Half the fun is experimenting and A/B'g the equipment from a reference point or preferred player, & hosting your own king of the hill contests to compare and monitor differences heard. (I think)
Once you find the sound you like, it is cool comparing other units to this sound relative to the types of music one prefers. (for example d-33 for laid back line out qualities good for classical and makes a great bed-side rig, whereas d-25 punchy more detailed powerful hp out good for transportable rig to bring to work for lunch time, with no amp needed and plays great at low levels where the lack of bass or thin qualities mixed with the non constrained highs do not become overbearing because the listening volume is at minimum. But if the d-25 was your main gun the sound is fatiguing over time 'note stock d-25 not modded')
HiFi equipment in any genre or age is collectable regardless of state, as the electrical engineering and innovative designs were impressive for these units and are physically noted from the build quality alone.
I own a very new Sony MP3 weather CD player does it all type of unit. I use it when I do things around the house, the sound sucks. It sounds like you're listening to the flat tunes through a beach of sand and is not clear. As others have mentioned the headphone output is puny and must be turned to 8/10 in a QUIET environment even for Grados...not to mention that the original d-303 I have from the 90's is still in perfect working order; however, I can think of over 20 (literally) PCDP's I have purchased and that which has broken thus since that time. So you figure it out, buy a crappy new portable unit that feels about as sturdy as the toys you purchased from safeway toy isle, or take a chance with an older unit where sound/sonics matter.
Those new units are great if you're listening to your cans always on the move, on a train, or in a noisy env where detail and sonics are masked/lost any who.

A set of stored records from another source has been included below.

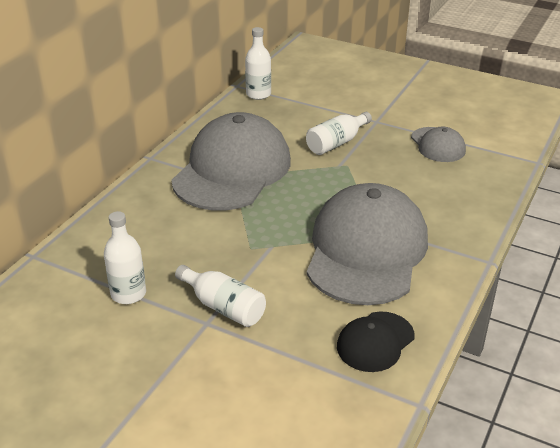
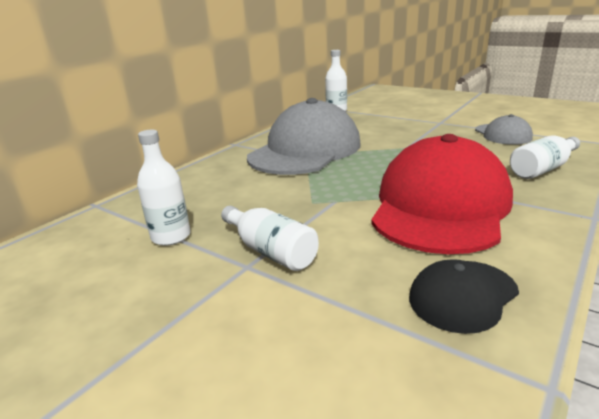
camera: 10 degrees right, 10 degrees down
white bottle [306,112,372,155] -> white bottle moved to [510,135,580,179]
grey cap [307,183,428,305] -> red cap [371,134,513,254]

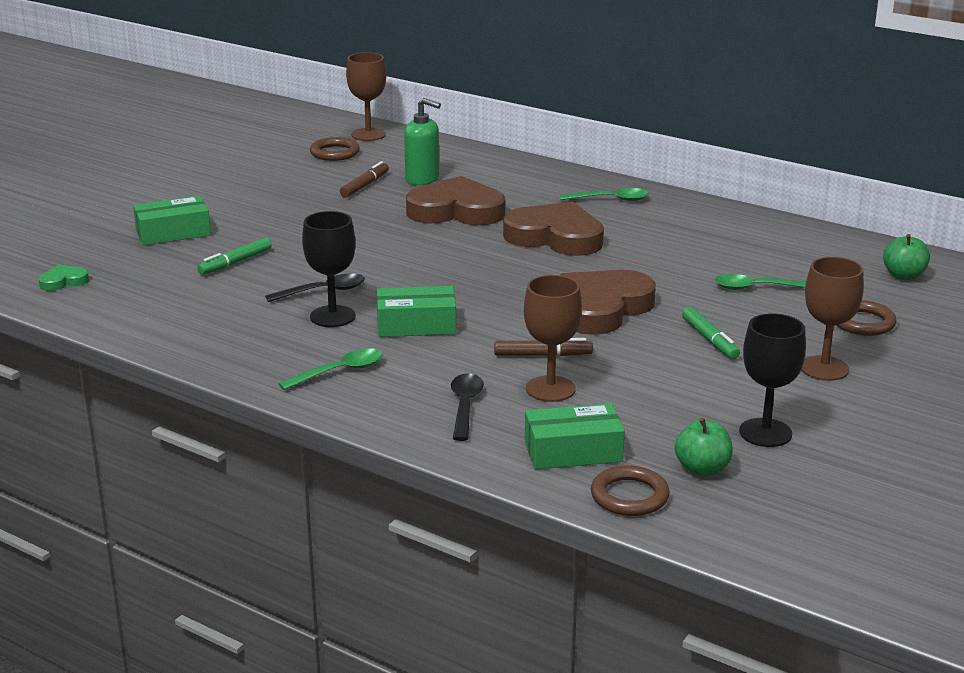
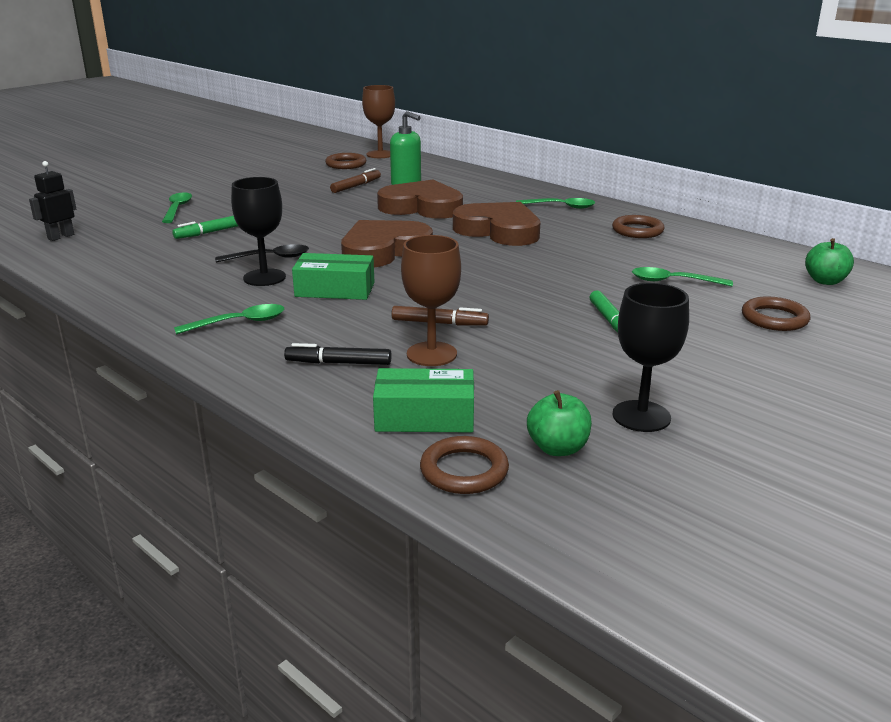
camera: 10 degrees right, 0 degrees up
green heart [39,265,89,291] -> black robot [29,161,76,241]
green box [133,196,211,246] -> green spoon [162,192,192,223]
black spoon [451,373,484,441] -> black marker [284,343,391,365]
brown heart [560,270,656,335] -> brown heart moved to [341,220,433,267]
brown goblet [801,257,864,381] -> none
none -> brown ring [612,215,664,238]

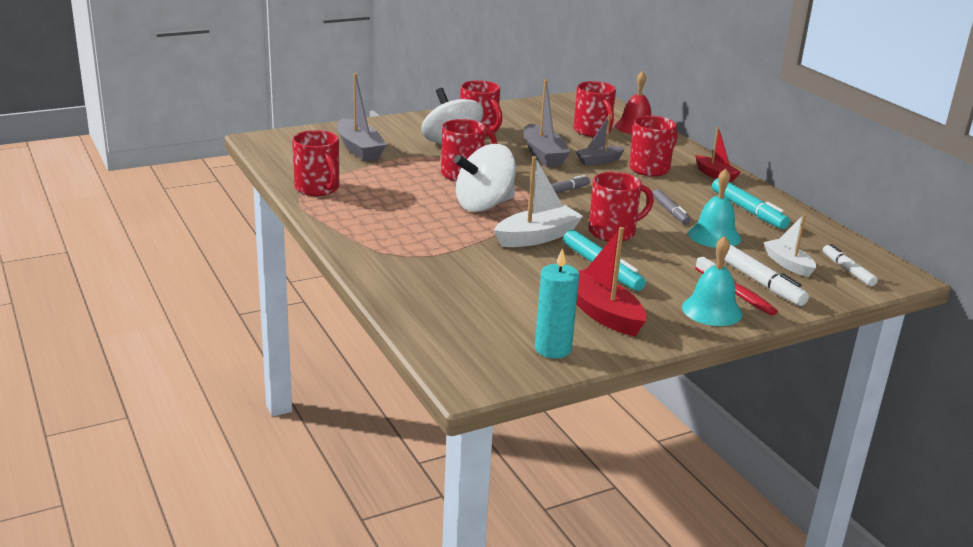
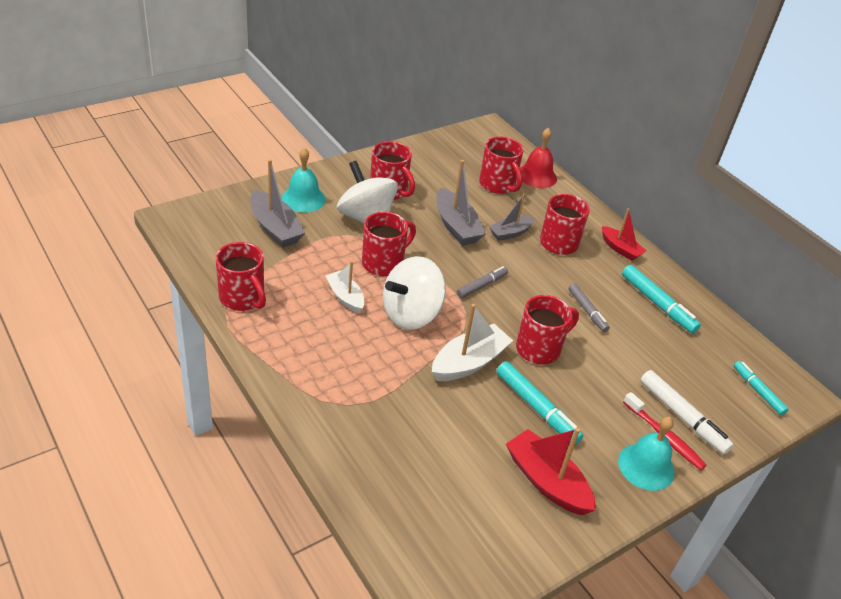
camera: 10 degrees left, 15 degrees up
turquoise candle [535,248,579,359] -> none
turquoise bell [688,169,741,248] -> turquoise bell moved to [282,148,326,212]
white boat [763,214,816,277] -> white boat moved to [326,261,365,313]
white marker [823,244,878,286] -> turquoise marker [734,361,789,416]

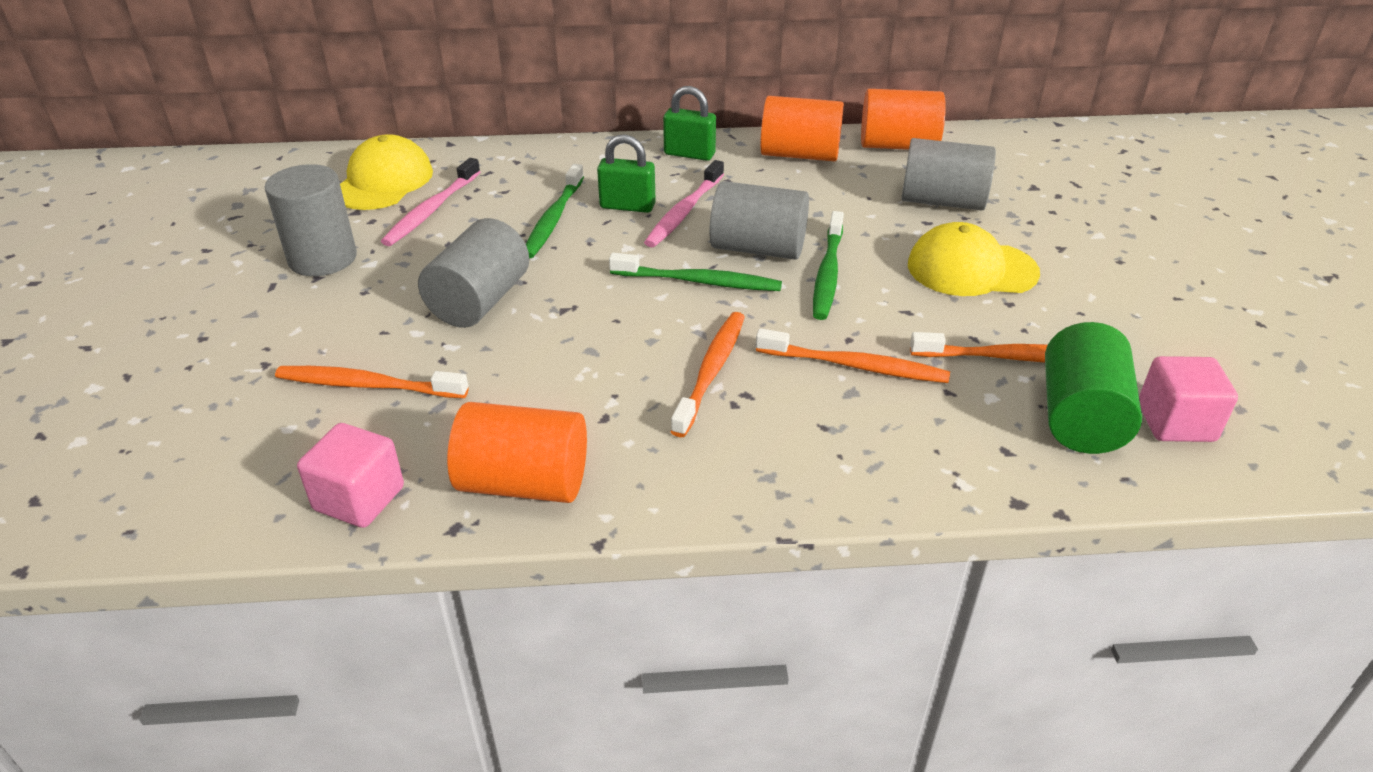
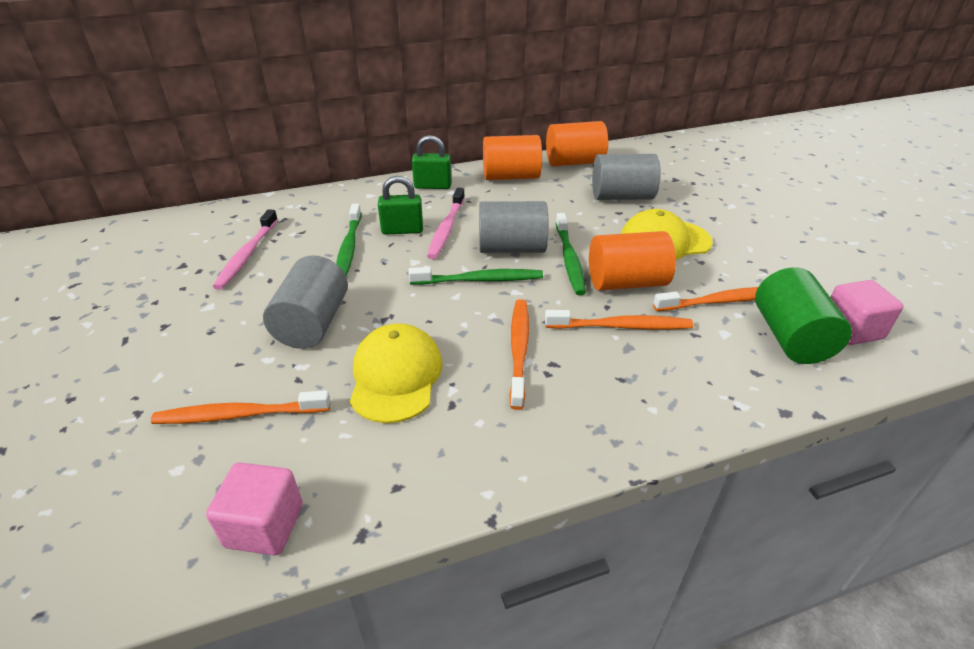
camera: 15 degrees left, 0 degrees up
grey cylinder [265,164,357,276] -> none
yellow cap [340,134,433,210] -> yellow cap moved to [350,323,442,423]
orange cylinder [447,402,587,503] -> orange cylinder moved to [589,231,676,291]

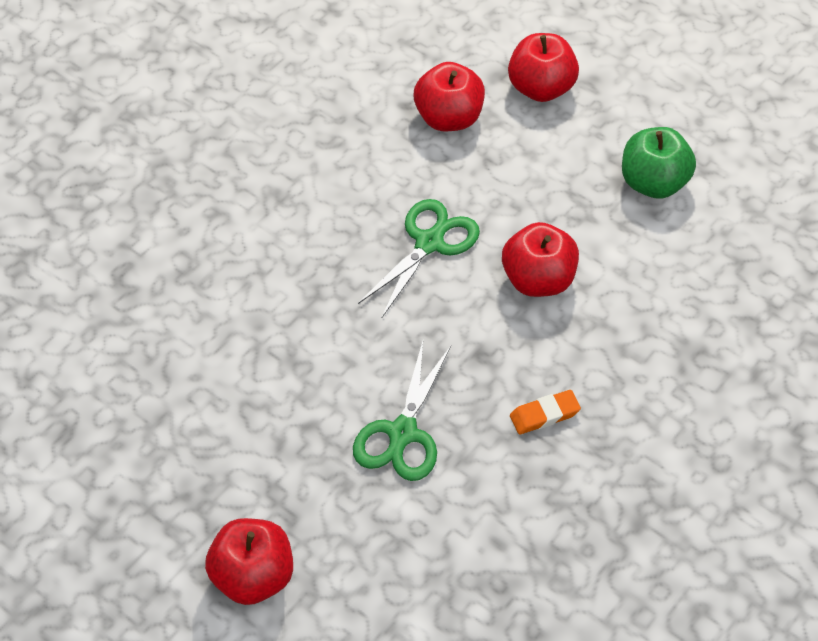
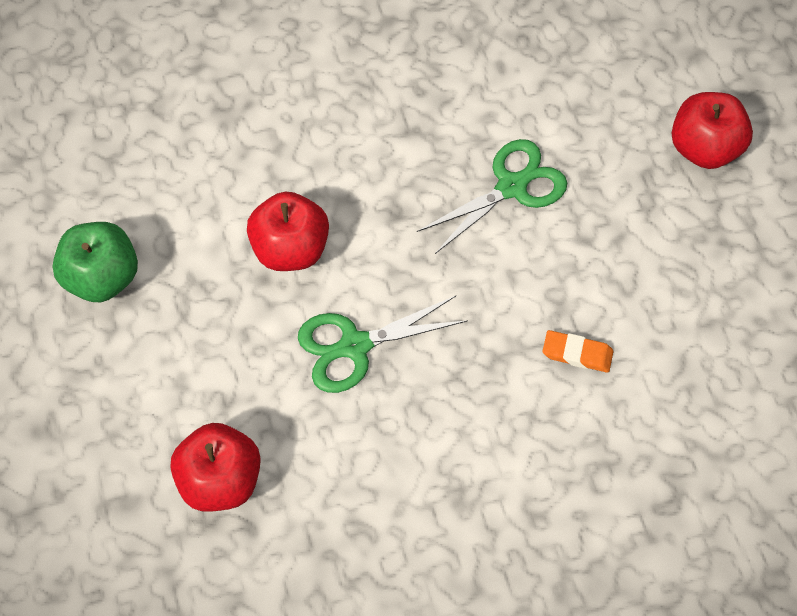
camera: 145 degrees left, 10 degrees up
red apple [508,33,579,102] -> none
orange eraser [510,390,581,434] -> orange eraser moved to [543,330,613,373]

And from a home units perspective, there are caveats there too...because people find the same "detail oriented" problems or tweaks wrong with these units too, but the dangerous part is there are no reviews or knowledge bases on these units, so you stand to lose 300-500$ instead of 30$-200$...
Plus note that the really sweet units all sold for over $300 when new, and must be taken into consideration, as that is like 10 x's today's cost of an average unit (we will call it $30 for the current sony "sandpaper spinner 2000"
...well if the d-303,d-555,d-25,d-15,d-777, or d-515 was on sale today at BB it could potentially be worth $3000 per unit for one of these bad boys in todays profit/cost ratio..
The rebuttal is cost per mfg, and additional features VS total cost of ownership, and that is exactly why people despise the new units because they do not sound as good,and are not as catering to line-out amps and such.
I have owned a Cambridge D300SE (now Broken) and an older Marantz unit (that always skipped, even after it was serviced, embarrassing and could not even sell it)
so can not help you out there, spent bunches of cashola on those two transports alone (can you say close to enough to float a new pair of PS1's??)
So it is completely up to the ear of the listener...I find listening to music most enjoyable when one player does not spin a cd well for sound, and I can easily swap out and switch to another that does. Very cool stuff.
PS.the PCDP also makes cool looking home rigs when paired with hp amp,tube amp, or any other combo of components...everything all compact like!! the metal design and backlit display is just the gravy!!